Hresh war schon immer überzeugt gewesen, daß er von außergewöhnlichem Glück begünstigt sei. Zwar sprach er zu keinem darüber, aber er glaubte, daß er unter dem speziellen Schutz der Götter stehe, aller Götter, nicht bloß Yissous, der ja schließlich jedermann schützte, oder Mueris, der Instanz für die Sorgenvollen und Beladenen; auch Emakkis beschützte ihn und Friit und Dawinno, jene etwas ferneren Gottheiten, die für die komplizierteren, verzwickteren Weltumstände zuständig waren. Ganz besonders aber glaubte Hresh, daß Dawinno ihn in seinen Alltagsgeschicken lenke und leite. Gewiß, es war Dawinno-der-Vernichter gewesen, der die Todessterne auf die Welt herabgeschleudert hatte, aber doch keineswegs in übler Absicht, nein — nein. Er hatte diese Sterne geschickt, weil sie kommen mußten.

Es war an der Zeit, also mußten sie kommen. Und jetzt würde die Welt erneut in Besitz genommen werden und besiedelt, und Hresh glaubte, daß ihm dabei eine bedeutende Rolle zugedacht sein werde; also würde er den Auftrag erfüllen den Dawinno für ihn ganz besonders ausgewählt hatte. Der Zerstörer war der Schützer und Wächter des Lebens, und keineswegs der Feind des Lebens, wie naivere Gemüter dies glaubten. All dies hatte Thaggoran Hresh gelehrt. Und Thaggoran war der weiseste der Männer, die jemals gelebt hatten.

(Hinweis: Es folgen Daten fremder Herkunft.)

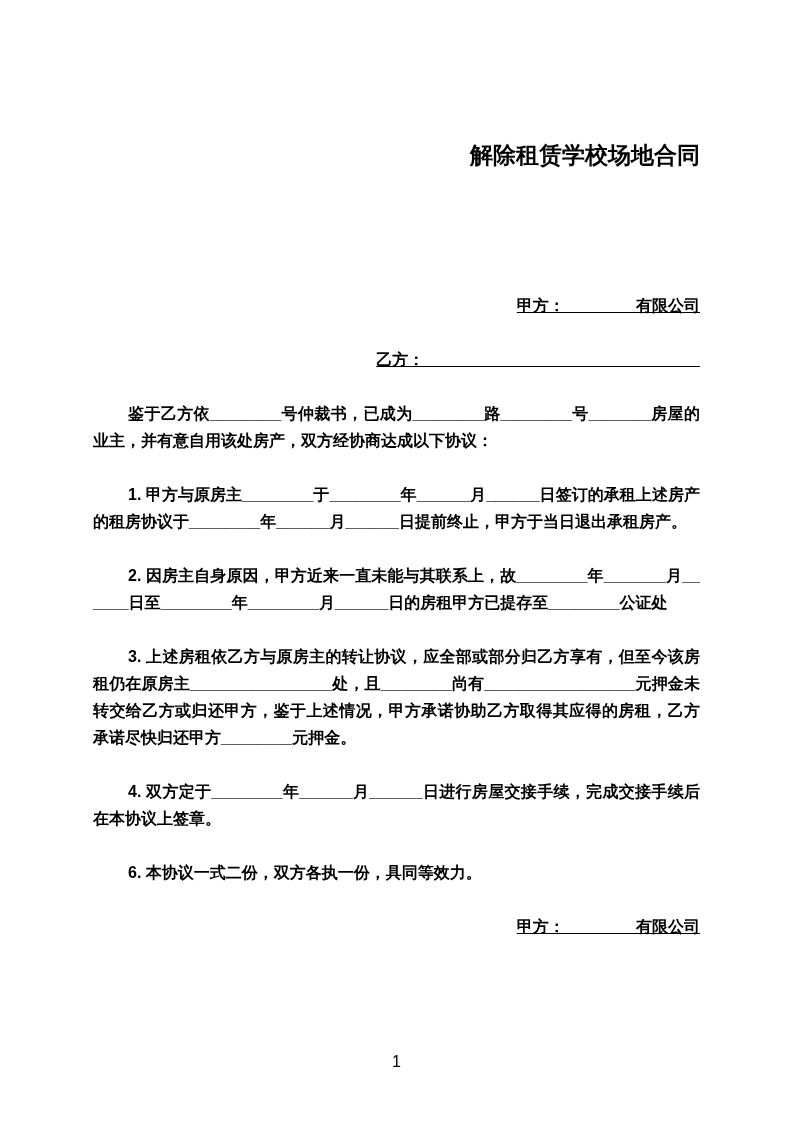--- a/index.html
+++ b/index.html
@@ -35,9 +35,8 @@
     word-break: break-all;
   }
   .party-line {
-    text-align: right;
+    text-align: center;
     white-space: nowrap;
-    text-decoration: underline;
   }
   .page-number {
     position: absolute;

Allerdings hatte Hresh damals, an jenem Tag, als er versucht hatte, hinauszugehen, wirklich beinahe den Eindruck gehabt, als habe ihn sein Glück verlassen. Und wenn sie ihn aus dem Kokon in die Draußenwelt verstoßen hätten, die zu sehen ihn dermaßen brennend verlangte — und das hätten sie bestimmt getan, Torlyri hin oder her, dessen war er sich ganz sicher, denn das Gesetz war das Gesetz und Koshmar war eine eiserne Führerin —, was wäre dann aus ihm geworden? Sobald er erst einmal ‚draußen‘ war, vermutete Hresh, konnte er wohl kaum, auf sich allein gestellt, einen halben Tag lang überleben. Nun, möglicherweise einen Dreivierteltag, sofern sein Gottesglück durchhielt. Aber keiner hatte so unverschämt viel Glück, daß er in der Draußenwelt allein lange überleben konnte. Nein, ihn hatte nur Torlyris rascher Einfall gerettet — und die gnädige Laune Koshmars.

Seine Spielgefährten hatten ihn verspottet, als ihnen bekannt geworden war, was er getan hatte. Orbin, Taniane, Haniman — sie vermochten einfach nicht zu verstehen, was ihn dazu drängen konnte, hinauszugehen, noch, warum Koshmar ihm die Strafe dafür erlassen hatte. Sie hatten vermutet, daß er sich selbst töten hatte wollen. „Kannst du denn nicht warten, bis dein Todestag gekommen ist?“ hatte Haniman gefragt. „Es sind doch sowieso nur noch zwanzig Jahre und sieben.“ Und er hatte gelacht, und Taniane hatte mit ihm gelacht, und sogar Orbin, der bisher immer sein guter Freund gewesen war, hatte gemein gegrinst und ihn in den Arm geknufft. „Hresh-Fragesack“ hatten sie ihn beschimpft, „Hresh-möcht-gern-erfrieren“ hatten sie gespottet.